**Directions**. Rewrite all the entries below with every occurrence of "darbingumo lygis" replaced by "darbingumo lygmuo", leaving everything else unchanged.

**Source data**.
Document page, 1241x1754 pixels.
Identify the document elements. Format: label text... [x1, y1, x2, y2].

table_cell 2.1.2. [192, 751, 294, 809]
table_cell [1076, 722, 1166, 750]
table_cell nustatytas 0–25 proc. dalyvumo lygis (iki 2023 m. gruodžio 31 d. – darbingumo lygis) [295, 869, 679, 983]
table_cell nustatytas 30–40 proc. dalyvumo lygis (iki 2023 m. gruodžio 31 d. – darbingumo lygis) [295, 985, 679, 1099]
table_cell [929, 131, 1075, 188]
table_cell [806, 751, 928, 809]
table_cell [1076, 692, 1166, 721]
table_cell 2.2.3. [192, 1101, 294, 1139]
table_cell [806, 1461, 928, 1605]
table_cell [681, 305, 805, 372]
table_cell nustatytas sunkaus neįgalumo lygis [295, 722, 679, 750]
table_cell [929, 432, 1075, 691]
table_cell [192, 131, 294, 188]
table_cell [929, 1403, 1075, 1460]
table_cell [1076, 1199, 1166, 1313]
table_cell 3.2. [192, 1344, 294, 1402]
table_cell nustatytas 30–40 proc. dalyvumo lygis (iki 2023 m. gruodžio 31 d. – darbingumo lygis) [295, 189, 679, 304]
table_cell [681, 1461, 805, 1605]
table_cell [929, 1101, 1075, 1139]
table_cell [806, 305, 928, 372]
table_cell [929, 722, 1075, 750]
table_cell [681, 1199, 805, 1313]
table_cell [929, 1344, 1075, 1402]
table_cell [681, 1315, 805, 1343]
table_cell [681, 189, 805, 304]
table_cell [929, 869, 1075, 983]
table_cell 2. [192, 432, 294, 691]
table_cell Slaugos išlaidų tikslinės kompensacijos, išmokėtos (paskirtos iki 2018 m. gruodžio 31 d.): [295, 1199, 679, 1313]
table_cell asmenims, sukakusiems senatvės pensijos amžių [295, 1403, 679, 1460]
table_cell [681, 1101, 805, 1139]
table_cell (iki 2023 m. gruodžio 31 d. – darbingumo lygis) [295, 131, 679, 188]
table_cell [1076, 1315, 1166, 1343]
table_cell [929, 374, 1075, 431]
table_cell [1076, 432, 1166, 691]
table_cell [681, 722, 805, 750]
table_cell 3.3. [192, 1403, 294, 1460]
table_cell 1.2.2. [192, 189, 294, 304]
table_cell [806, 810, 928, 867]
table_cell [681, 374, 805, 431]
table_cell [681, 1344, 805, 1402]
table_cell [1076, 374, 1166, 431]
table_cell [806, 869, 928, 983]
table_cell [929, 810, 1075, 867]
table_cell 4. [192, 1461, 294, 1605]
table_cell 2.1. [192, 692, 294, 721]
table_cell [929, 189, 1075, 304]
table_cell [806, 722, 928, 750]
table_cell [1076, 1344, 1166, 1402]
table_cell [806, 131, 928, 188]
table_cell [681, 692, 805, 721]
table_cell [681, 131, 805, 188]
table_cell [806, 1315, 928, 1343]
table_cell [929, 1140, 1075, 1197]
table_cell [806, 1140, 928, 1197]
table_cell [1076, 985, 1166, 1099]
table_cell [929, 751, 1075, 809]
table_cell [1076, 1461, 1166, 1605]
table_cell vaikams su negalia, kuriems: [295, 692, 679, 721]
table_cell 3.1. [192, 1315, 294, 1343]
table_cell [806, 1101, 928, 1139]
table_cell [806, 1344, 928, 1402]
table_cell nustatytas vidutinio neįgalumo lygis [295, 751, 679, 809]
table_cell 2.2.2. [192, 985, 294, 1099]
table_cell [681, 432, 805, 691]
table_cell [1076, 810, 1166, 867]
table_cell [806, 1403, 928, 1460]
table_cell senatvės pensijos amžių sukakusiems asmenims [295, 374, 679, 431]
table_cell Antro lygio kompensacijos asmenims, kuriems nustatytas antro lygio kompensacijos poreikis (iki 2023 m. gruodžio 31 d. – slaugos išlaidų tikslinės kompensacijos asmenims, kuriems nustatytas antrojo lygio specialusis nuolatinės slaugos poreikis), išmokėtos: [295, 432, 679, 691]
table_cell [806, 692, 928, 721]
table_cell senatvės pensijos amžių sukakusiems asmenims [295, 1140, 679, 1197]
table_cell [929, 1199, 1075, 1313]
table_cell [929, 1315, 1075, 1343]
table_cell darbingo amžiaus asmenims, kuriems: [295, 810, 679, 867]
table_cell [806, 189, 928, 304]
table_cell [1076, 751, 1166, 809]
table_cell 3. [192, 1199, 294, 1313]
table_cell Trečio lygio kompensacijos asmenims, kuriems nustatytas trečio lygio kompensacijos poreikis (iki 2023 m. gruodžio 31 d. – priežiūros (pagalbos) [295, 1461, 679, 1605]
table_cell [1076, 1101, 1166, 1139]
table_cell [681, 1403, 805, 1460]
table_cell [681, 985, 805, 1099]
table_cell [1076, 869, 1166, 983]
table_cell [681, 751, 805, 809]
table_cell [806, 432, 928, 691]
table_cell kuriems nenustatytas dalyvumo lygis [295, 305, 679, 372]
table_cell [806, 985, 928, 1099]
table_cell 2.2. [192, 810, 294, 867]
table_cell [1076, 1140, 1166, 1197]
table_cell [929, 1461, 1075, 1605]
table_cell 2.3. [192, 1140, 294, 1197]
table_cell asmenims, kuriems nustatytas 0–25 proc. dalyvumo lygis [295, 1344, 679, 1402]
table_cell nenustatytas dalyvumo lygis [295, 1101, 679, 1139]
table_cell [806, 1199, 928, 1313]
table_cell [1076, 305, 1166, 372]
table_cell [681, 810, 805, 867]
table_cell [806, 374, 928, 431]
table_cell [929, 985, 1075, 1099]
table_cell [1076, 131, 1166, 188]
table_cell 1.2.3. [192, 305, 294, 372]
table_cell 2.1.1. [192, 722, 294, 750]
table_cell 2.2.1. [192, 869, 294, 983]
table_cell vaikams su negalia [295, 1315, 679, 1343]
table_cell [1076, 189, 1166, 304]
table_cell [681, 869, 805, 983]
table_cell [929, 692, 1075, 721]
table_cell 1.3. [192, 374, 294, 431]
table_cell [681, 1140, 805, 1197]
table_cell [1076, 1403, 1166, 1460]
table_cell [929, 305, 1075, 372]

**Response to the task**.
Document page, 1241x1754 pixels.
Identify the document elements. Format: label text... [x1, y1, x2, y2].

table_cell 2.1.2. [192, 751, 294, 809]
table_cell [1076, 722, 1166, 750]
table_cell nustatytas 0–25 proc. dalyvumo lygis (iki 2023 m. gruodžio 31 d. – darbingumo lygmuo) [295, 869, 679, 983]
table_cell nustatytas 30–40 proc. dalyvumo lygis (iki 2023 m. gruodžio 31 d. – darbingumo lygmuo) [295, 985, 679, 1099]
table_cell [929, 131, 1075, 188]
table_cell [806, 751, 928, 809]
table_cell [1076, 692, 1166, 721]
table_cell 2.2.3. [192, 1101, 294, 1139]
table_cell [806, 1461, 928, 1605]
table_cell [681, 305, 805, 372]
table_cell nustatytas sunkaus neįgalumo lygis [295, 722, 679, 750]
table_cell [929, 432, 1075, 691]
table_cell [192, 131, 294, 188]
table_cell [929, 1403, 1075, 1460]
table_cell [1076, 1199, 1166, 1313]
table_cell 3.2. [192, 1344, 294, 1402]
table_cell nustatytas 30–40 proc. dalyvumo lygis (iki 2023 m. gruodžio 31 d. – darbingumo lygmuo) [295, 189, 679, 304]
table_cell [681, 1461, 805, 1605]
table_cell [929, 1101, 1075, 1139]
table_cell [806, 305, 928, 372]
table_cell [929, 722, 1075, 750]
table_cell [681, 1199, 805, 1313]
table_cell [929, 1344, 1075, 1402]
table_cell [681, 1315, 805, 1343]
table_cell [681, 189, 805, 304]
table_cell [929, 869, 1075, 983]
table_cell 2. [192, 432, 294, 691]
table_cell Slaugos išlaidų tikslinės kompensacijos, išmokėtos (paskirtos iki 2018 m. gruodžio 31 d.): [295, 1199, 679, 1313]
table_cell asmenims, sukakusiems senatvės pensijos amžių [295, 1403, 679, 1460]
table_cell [681, 1101, 805, 1139]
table_cell (iki 2023 m. gruodžio 31 d. – darbingumo lygmuo) [295, 131, 679, 188]
table_cell [1076, 1315, 1166, 1343]
table_cell [929, 374, 1075, 431]
table_cell [1076, 432, 1166, 691]
table_cell [681, 722, 805, 750]
table_cell 3.3. [192, 1403, 294, 1460]
table_cell 1.2.2. [192, 189, 294, 304]
table_cell [806, 810, 928, 867]
table_cell [681, 374, 805, 431]
table_cell [681, 1344, 805, 1402]
table_cell [1076, 374, 1166, 431]
table_cell [806, 869, 928, 983]
table_cell [929, 810, 1075, 867]
table_cell 4. [192, 1461, 294, 1605]
table_cell 2.1. [192, 692, 294, 721]
table_cell [929, 189, 1075, 304]
table_cell [806, 722, 928, 750]
table_cell [1076, 1344, 1166, 1402]
table_cell [806, 131, 928, 188]
table_cell [681, 692, 805, 721]
table_cell [681, 131, 805, 188]
table_cell [806, 1315, 928, 1343]
table_cell [929, 1140, 1075, 1197]
table_cell [806, 1140, 928, 1197]
table_cell [1076, 985, 1166, 1099]
table_cell [929, 751, 1075, 809]
table_cell [1076, 1461, 1166, 1605]
table_cell vaikams su negalia, kuriems: [295, 692, 679, 721]
table_cell 3.1. [192, 1315, 294, 1343]
table_cell [806, 1101, 928, 1139]
table_cell [806, 1344, 928, 1402]
table_cell nustatytas vidutinio neįgalumo lygis [295, 751, 679, 809]
table_cell 2.2.2. [192, 985, 294, 1099]
table_cell [681, 432, 805, 691]
table_cell [1076, 810, 1166, 867]
table_cell [806, 1403, 928, 1460]
table_cell senatvės pensijos amžių sukakusiems asmenims [295, 374, 679, 431]
table_cell Antro lygio kompensacijos asmenims, kuriems nustatytas antro lygio kompensacijos poreikis (iki 2023 m. gruodžio 31 d. – slaugos išlaidų tikslinės kompensacijos asmenims, kuriems nustatytas antrojo lygio specialusis nuolatinės slaugos poreikis), išmokėtos: [295, 432, 679, 691]
table_cell [806, 692, 928, 721]
table_cell senatvės pensijos amžių sukakusiems asmenims [295, 1140, 679, 1197]
table_cell [929, 1199, 1075, 1313]
table_cell [929, 1315, 1075, 1343]
table_cell darbingo amžiaus asmenims, kuriems: [295, 810, 679, 867]
table_cell [806, 189, 928, 304]
table_cell [1076, 751, 1166, 809]
table_cell 3. [192, 1199, 294, 1313]
table_cell Trečio lygio kompensacijos asmenims, kuriems nustatytas trečio lygio kompensacijos poreikis (iki 2023 m. gruodžio 31 d. – priežiūros (pagalbos) [295, 1461, 679, 1605]
table_cell [1076, 1101, 1166, 1139]
table_cell [681, 1403, 805, 1460]
table_cell [681, 985, 805, 1099]
table_cell [1076, 869, 1166, 983]
table_cell [681, 751, 805, 809]
table_cell [806, 432, 928, 691]
table_cell kuriems nenustatytas dalyvumo lygis [295, 305, 679, 372]
table_cell [806, 985, 928, 1099]
table_cell 2.2. [192, 810, 294, 867]
table_cell [1076, 1140, 1166, 1197]
table_cell [929, 1461, 1075, 1605]
table_cell 2.3. [192, 1140, 294, 1197]
table_cell asmenims, kuriems nustatytas 0–25 proc. dalyvumo lygis [295, 1344, 679, 1402]
table_cell nenustatytas dalyvumo lygis [295, 1101, 679, 1139]
table_cell [806, 1199, 928, 1313]
table_cell [1076, 305, 1166, 372]
table_cell [681, 810, 805, 867]
table_cell [806, 374, 928, 431]
table_cell [929, 985, 1075, 1099]
table_cell [1076, 131, 1166, 188]
table_cell 1.2.3. [192, 305, 294, 372]
table_cell 2.1.1. [192, 722, 294, 750]
table_cell 2.2.1. [192, 869, 294, 983]
table_cell vaikams su negalia [295, 1315, 679, 1343]
table_cell [1076, 189, 1166, 304]
table_cell [681, 869, 805, 983]
table_cell [929, 692, 1075, 721]
table_cell 1.3. [192, 374, 294, 431]
table_cell [681, 1140, 805, 1197]
table_cell [1076, 1403, 1166, 1460]
table_cell [929, 305, 1075, 372]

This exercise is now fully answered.